Over the years many traditional practices, like shifting cultivation, were shown to be ecologically sound, and that when fallows are given sufficient time to recover, there was little danger of soil degradation and biodiversity loss. As with hunting traditions, especially honey hunting, which made clear that indigenous communities knew exactly the stages in the process that led from bee-forage to the mature honey that they looked for. Such traditions were not simple livelihood practices but embedded in a cosmology in which the land and the bee and humans and earth-cycles all played a part, and which linked every small aspect of these activities to each other, through time. In fact, the kinship traditions and the landscapes mentioned earlier are a part of these world views. We find that other indigenous traditions and cosmologies, about the human body, foods, medicine, and so on, are all intricately woven together as a way of life.
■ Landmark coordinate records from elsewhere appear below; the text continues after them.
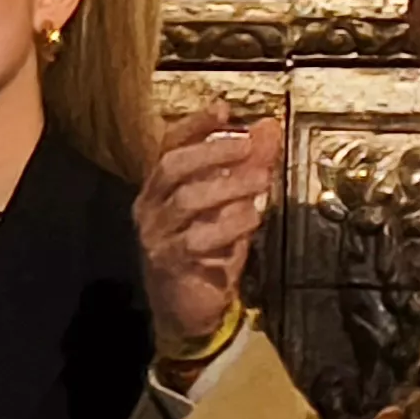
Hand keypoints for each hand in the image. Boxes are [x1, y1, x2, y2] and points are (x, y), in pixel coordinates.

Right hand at [135, 106, 284, 357]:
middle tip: (248, 147)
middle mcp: (151, 207)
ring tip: (261, 182)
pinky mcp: (169, 263)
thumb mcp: (232, 204)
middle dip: (212, 152)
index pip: (169, 145)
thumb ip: (248, 166)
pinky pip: (196, 239)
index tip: (223, 109)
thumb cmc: (207, 253)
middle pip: (171, 166)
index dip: (194, 125)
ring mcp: (156, 235)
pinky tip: (252, 217)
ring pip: (186, 200)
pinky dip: (228, 225)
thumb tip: (268, 128)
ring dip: (228, 187)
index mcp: (161, 188)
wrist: (189, 309)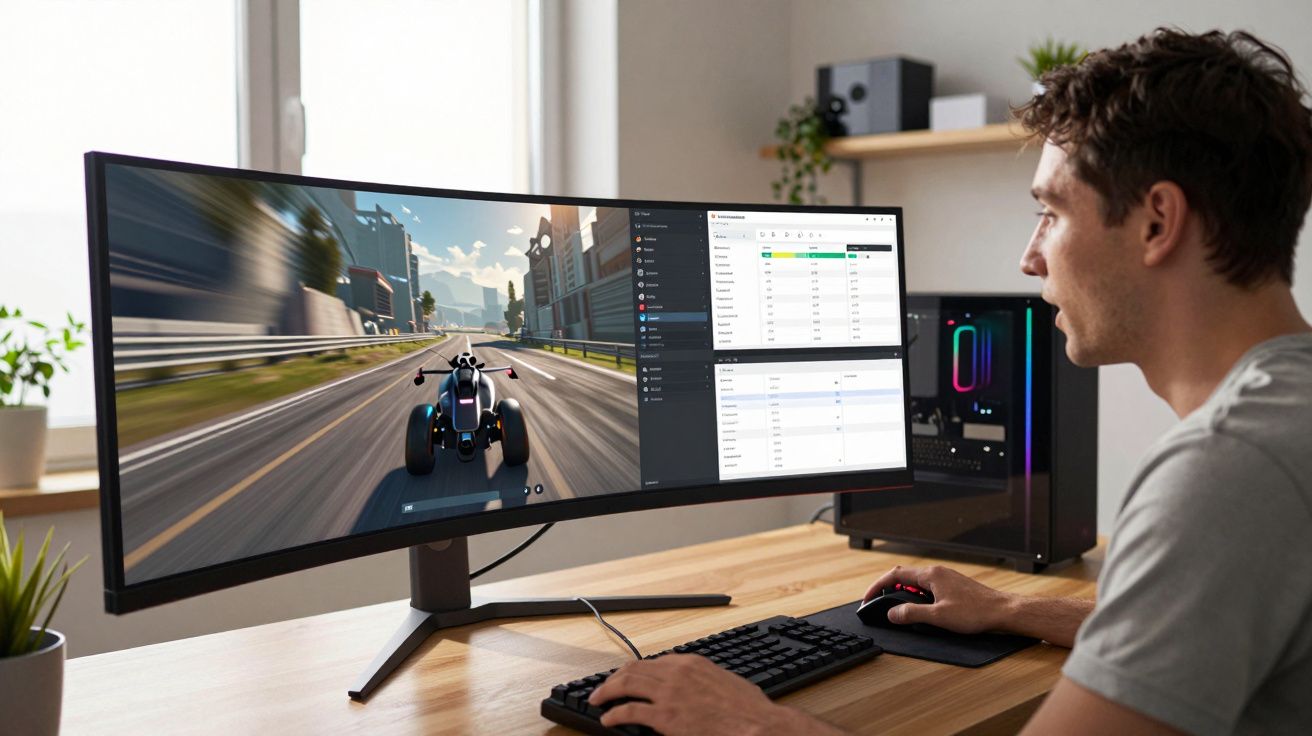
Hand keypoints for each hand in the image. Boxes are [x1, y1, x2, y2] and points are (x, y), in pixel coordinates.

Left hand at [588, 654, 844, 735]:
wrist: (759, 725)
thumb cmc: (749, 710)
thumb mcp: (725, 683)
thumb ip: (704, 681)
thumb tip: (697, 690)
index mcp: (691, 663)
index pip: (653, 662)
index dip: (635, 671)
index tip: (627, 678)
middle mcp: (676, 673)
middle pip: (634, 670)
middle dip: (615, 678)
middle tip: (603, 688)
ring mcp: (669, 694)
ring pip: (626, 685)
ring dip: (607, 692)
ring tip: (597, 700)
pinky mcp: (665, 717)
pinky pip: (629, 712)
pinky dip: (614, 714)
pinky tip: (607, 719)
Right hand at [862, 564, 1013, 633]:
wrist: (1003, 611)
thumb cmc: (975, 612)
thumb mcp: (938, 616)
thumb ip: (912, 614)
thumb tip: (892, 613)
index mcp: (931, 575)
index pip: (895, 575)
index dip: (877, 586)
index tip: (868, 599)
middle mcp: (937, 572)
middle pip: (904, 576)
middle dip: (888, 589)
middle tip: (878, 604)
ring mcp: (946, 578)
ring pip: (917, 582)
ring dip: (904, 593)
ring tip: (898, 609)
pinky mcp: (954, 586)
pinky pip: (928, 587)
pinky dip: (917, 596)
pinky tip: (922, 609)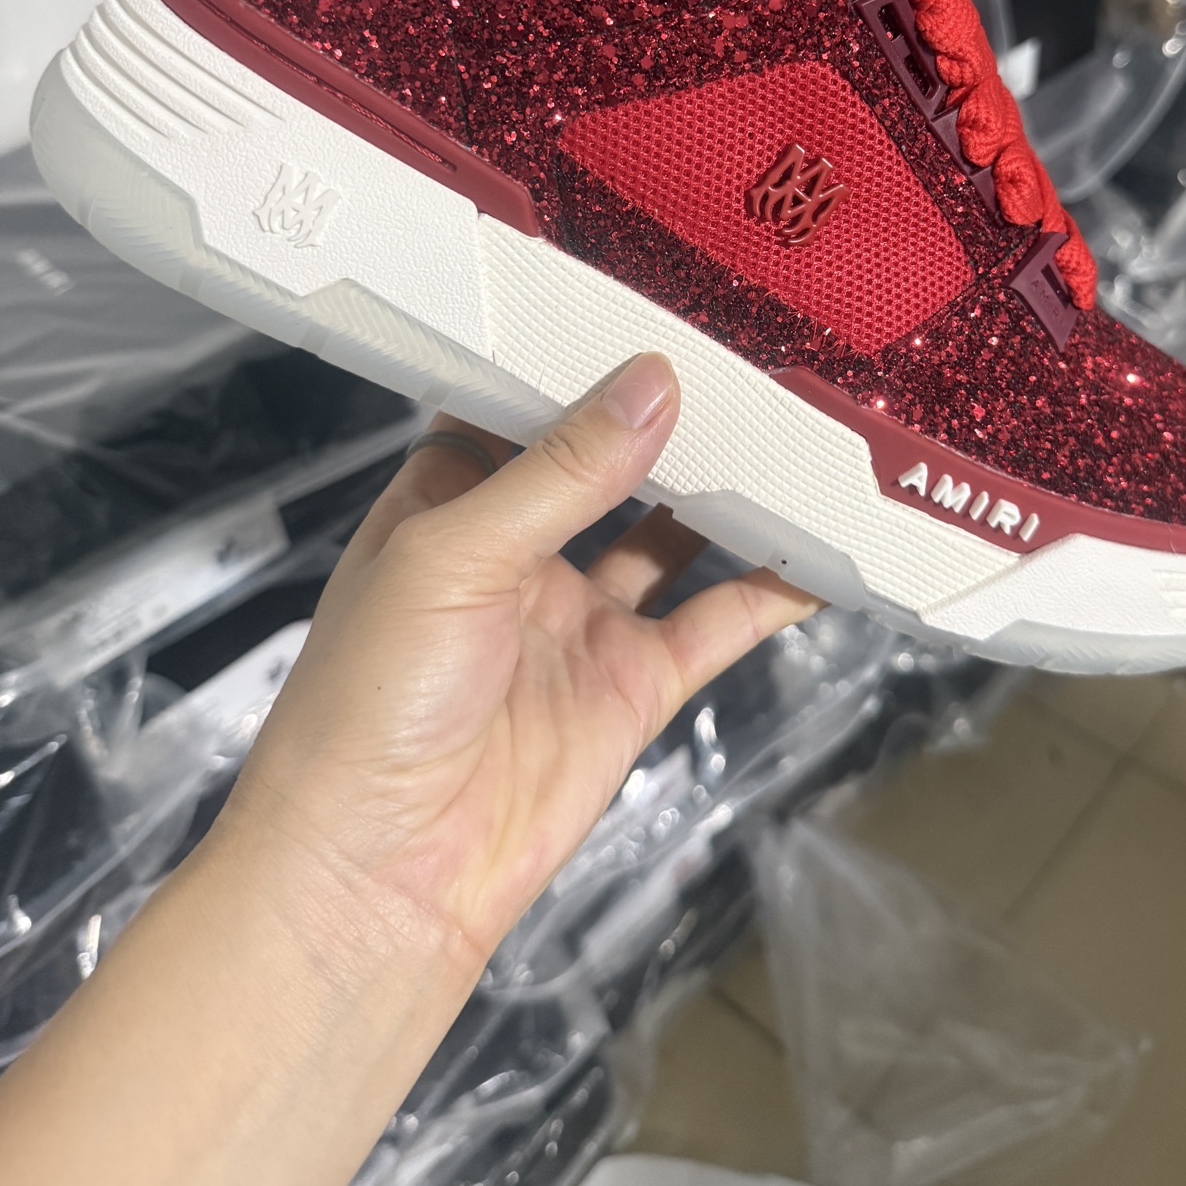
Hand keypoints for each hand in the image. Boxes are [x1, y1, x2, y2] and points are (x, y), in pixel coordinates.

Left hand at [220, 351, 819, 975]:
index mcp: (450, 500)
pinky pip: (716, 622)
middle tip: (753, 361)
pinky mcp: (631, 684)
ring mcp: (579, 618)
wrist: (380, 879)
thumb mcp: (452, 557)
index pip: (526, 404)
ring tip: (799, 435)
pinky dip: (770, 590)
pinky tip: (819, 551)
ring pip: (673, 534)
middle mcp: (519, 550)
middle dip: (674, 419)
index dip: (585, 359)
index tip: (661, 307)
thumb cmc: (366, 706)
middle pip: (611, 463)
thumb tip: (649, 386)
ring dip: (728, 492)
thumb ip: (559, 474)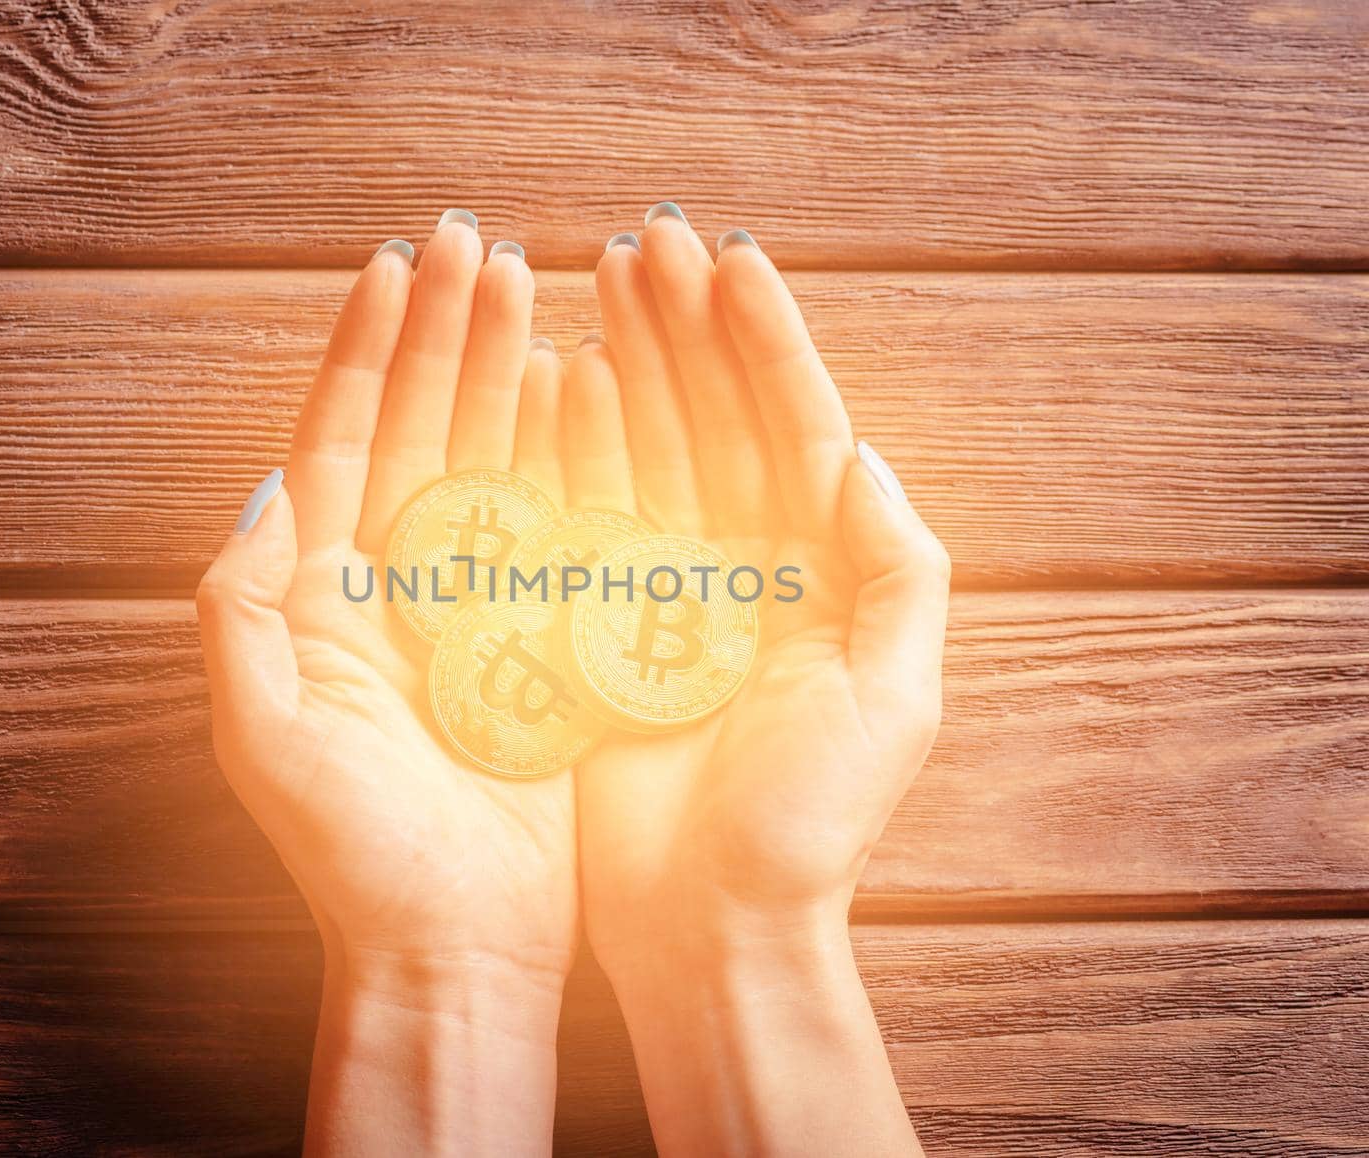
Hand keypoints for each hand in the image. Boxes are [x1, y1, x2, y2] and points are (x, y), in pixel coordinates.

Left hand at [197, 215, 572, 1155]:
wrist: (453, 951)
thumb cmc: (353, 860)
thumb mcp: (265, 738)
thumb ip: (243, 609)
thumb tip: (268, 481)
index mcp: (324, 595)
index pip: (343, 440)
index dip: (367, 350)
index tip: (398, 264)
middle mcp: (394, 588)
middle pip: (420, 430)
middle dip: (446, 335)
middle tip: (484, 243)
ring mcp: (471, 609)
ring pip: (490, 462)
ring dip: (506, 371)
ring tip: (534, 285)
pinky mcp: (539, 643)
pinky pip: (555, 527)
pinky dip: (567, 455)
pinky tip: (583, 390)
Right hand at [568, 208, 949, 1154]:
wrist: (711, 925)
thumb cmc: (808, 826)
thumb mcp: (893, 700)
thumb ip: (897, 572)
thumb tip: (861, 455)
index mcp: (822, 575)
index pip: (796, 430)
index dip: (766, 342)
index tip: (731, 259)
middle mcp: (748, 569)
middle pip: (716, 420)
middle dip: (687, 329)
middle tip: (647, 241)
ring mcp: (668, 594)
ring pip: (649, 452)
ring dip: (630, 363)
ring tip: (601, 281)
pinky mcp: (602, 628)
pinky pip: (588, 518)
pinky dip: (576, 446)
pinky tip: (559, 380)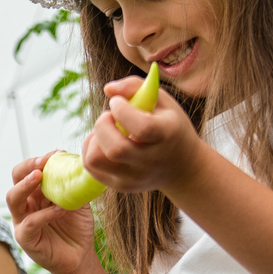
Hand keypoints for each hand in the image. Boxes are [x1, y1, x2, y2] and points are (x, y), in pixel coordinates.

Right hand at [6, 155, 101, 273]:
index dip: (40, 160)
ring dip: (25, 186)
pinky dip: (45, 214)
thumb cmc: (77, 228)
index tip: (58, 154)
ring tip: (40, 177)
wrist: (81, 256)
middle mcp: (26, 205)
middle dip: (28, 167)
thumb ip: (74, 184)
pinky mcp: (26, 239)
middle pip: (15, 179)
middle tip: (43, 163)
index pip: (28, 170)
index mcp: (36, 193)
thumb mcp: (78, 200)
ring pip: (13, 199)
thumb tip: (79, 162)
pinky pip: (30, 223)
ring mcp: (22, 222)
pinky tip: (60, 209)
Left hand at [81, 73, 196, 195]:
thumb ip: (135, 87)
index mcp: (167, 135)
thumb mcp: (163, 101)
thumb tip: (107, 89)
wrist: (182, 168)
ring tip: (106, 131)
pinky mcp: (120, 186)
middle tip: (109, 117)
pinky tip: (104, 142)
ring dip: (93, 139)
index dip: (121, 111)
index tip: (117, 102)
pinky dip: (91, 149)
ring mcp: (134, 178)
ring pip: (95, 160)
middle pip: (114, 149)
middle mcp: (151, 161)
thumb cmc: (170, 127)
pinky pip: (91, 167)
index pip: (140, 127)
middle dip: (102, 124)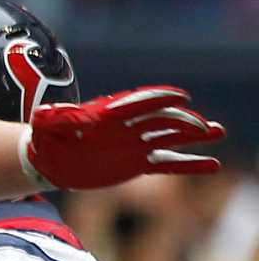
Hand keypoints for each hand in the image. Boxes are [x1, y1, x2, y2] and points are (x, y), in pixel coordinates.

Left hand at [21, 86, 223, 190]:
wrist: (49, 159)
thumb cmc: (46, 139)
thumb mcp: (45, 127)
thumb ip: (51, 119)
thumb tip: (44, 114)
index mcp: (110, 115)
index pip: (139, 103)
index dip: (159, 99)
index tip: (180, 96)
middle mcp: (128, 128)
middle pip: (161, 120)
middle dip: (183, 122)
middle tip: (204, 127)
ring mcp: (135, 145)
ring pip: (170, 139)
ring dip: (194, 137)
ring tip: (218, 132)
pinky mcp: (137, 164)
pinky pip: (167, 164)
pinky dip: (189, 164)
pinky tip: (213, 164)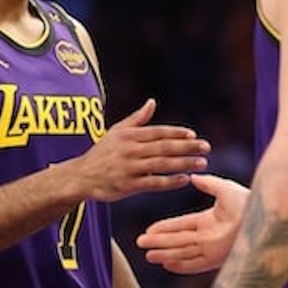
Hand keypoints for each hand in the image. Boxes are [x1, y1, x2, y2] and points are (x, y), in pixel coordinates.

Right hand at [73, 98, 209, 202]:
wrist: (81, 176)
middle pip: (164, 147)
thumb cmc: (101, 152)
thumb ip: (137, 118)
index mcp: (129, 135)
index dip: (176, 133)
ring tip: (201, 163)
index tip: (193, 135)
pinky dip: (170, 182)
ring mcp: (130, 168)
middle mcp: (131, 150)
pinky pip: (154, 183)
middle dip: (187, 147)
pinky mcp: (129, 185)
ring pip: (162, 164)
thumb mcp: (116, 131)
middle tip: (206, 147)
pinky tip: (185, 179)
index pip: (158, 132)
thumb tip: (152, 102)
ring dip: (184, 163)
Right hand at [137, 173, 247, 272]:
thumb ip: (208, 183)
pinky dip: (181, 265)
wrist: (262, 216)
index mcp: (208, 221)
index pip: (181, 225)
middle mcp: (208, 236)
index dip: (164, 228)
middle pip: (177, 240)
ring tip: (148, 255)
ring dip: (165, 253)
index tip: (149, 229)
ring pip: (182, 252)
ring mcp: (212, 249)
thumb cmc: (247, 201)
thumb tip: (194, 176)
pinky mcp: (217, 259)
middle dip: (158, 242)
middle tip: (140, 242)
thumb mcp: (224, 188)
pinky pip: (195, 264)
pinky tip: (166, 264)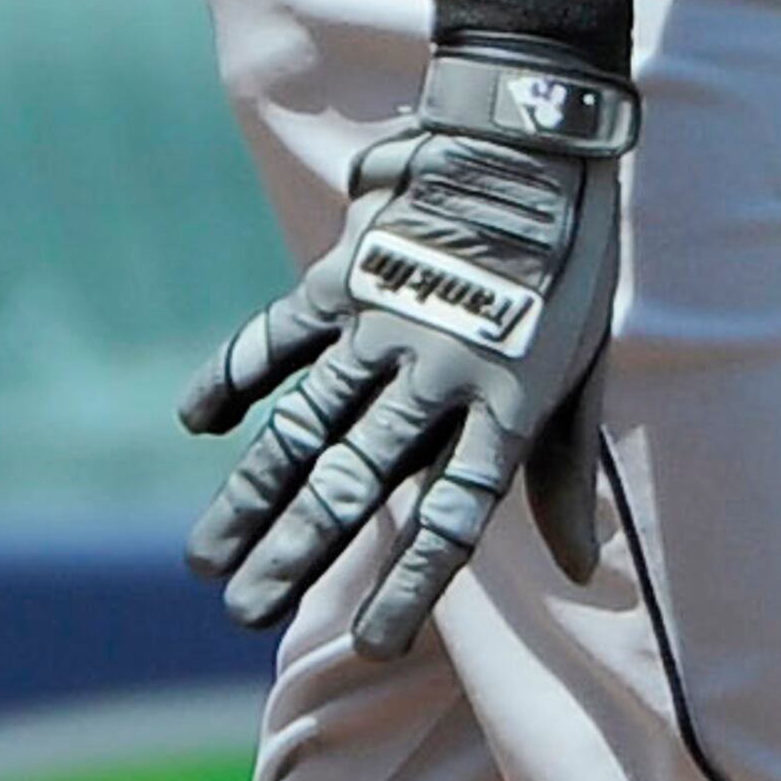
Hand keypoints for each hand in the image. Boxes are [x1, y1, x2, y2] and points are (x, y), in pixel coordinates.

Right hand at [184, 46, 634, 653]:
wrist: (535, 135)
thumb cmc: (571, 265)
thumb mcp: (583, 370)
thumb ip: (560, 469)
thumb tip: (579, 569)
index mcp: (507, 402)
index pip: (455, 514)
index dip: (414, 581)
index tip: (374, 645)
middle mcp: (439, 371)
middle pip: (355, 480)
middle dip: (296, 553)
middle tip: (242, 614)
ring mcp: (385, 321)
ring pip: (305, 425)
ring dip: (251, 495)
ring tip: (205, 558)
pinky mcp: (346, 272)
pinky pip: (280, 333)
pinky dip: (236, 373)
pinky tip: (197, 421)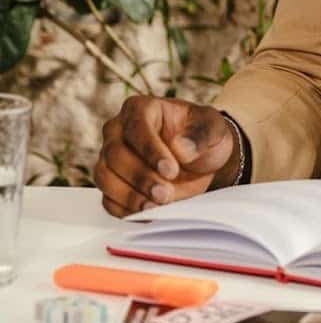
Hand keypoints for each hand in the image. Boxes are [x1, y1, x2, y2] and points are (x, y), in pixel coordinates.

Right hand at [94, 97, 238, 218]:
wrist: (200, 159)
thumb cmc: (202, 136)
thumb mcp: (212, 128)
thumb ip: (199, 135)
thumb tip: (179, 147)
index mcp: (140, 109)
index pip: (136, 127)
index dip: (150, 151)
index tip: (170, 170)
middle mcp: (118, 131)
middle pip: (114, 154)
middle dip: (140, 177)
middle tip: (165, 194)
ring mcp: (110, 158)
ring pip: (104, 177)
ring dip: (129, 195)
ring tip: (156, 206)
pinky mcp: (112, 183)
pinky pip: (107, 199)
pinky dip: (124, 210)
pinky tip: (146, 213)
In contemporary times, conservation itself is undergoing a positive change and people working among indigenous peoples are advocating “community-based conservation” as an alternative to mainstream conservation. This is an ‘inclusive’ model, where habitats are viewed along with the people living there, as is the case in many forest landscapes, and have the inhabitant people themselves work out a long-term strategy that can sustain both their livelihood as well as the landscape. However, with the present scenario of increased populations, modern aspirations, degraded forests and soils, and the non-cooperation of the authorities, these strategies are not easy to come by. To fix such a problem, with an eroding indigenous/traditional knowledge-base, is a further challenge.    

The way much of our engagement with traditional knowledge unfolds on the ground is through our pursuit of various subjects. There has been work done on indigenous medicine, and their advantages over mainstream health care; about indigenous food ways, their nutritive values, and their role in present-day health problems; and indigenous languages, their grammars and the intricacies of expressions that are rooted in earthy metaphors. Music, folklore and dance traditions have all been analysed and documented. Sacred sites have been plotted and their uniqueness understood, in terms of biodiversity, and how they play a part in the larger ecology of the landscape. However, these engagements with indigenous knowledge view most of these aspects by themselves – which is the culture of modern science – which permits only glimpses of the whole. What we need now is not only the pursuit of these individual fields but also a consciousness that sees that they are all linked. Even a moderately capable forest dweller is in some senses a ‘polymath’, adept in several fields ranging from botany and biology to agriculture and carpentry. This is quite the opposite of what conventional modern education trains us to be: specialists in any field of thought or profession!

To conclude: we need to welcome all interest, involvement and studies in the various aspects of traditional/indigenous knowledge but also be alert to it being isolated and susceptible to misinterpretation. In the circumstances we face – where not much of traditional knowledge is alive and working due to external (environmental) or inherent (societal) conditions – this will be the prime challenge. Another trap we need to avoid, which has been mentioned earlier, is ‘fuzzy logic’, which is usually the acceptance of traditional practices without adequate scrutiny, something that is bound to backfire on them in the long run. The latter mistake will not only put these traditions in bad light but also the people who practice them, which would be most unfortunate.


Madhu Ramnath is the coordinator for NTFP-EP India. He has been immersed in the subject of barefoot ecology, wild forest foods in Asia and traditional cultivated plants. His other areas of interest include nutrition, health, indigenous land tenure, nurseries and reforestation. He has authored several books, including “Wood Smoke and Leaf Cups” and “Wild Tastes in Asia: Coming Home to the Forest for Food”.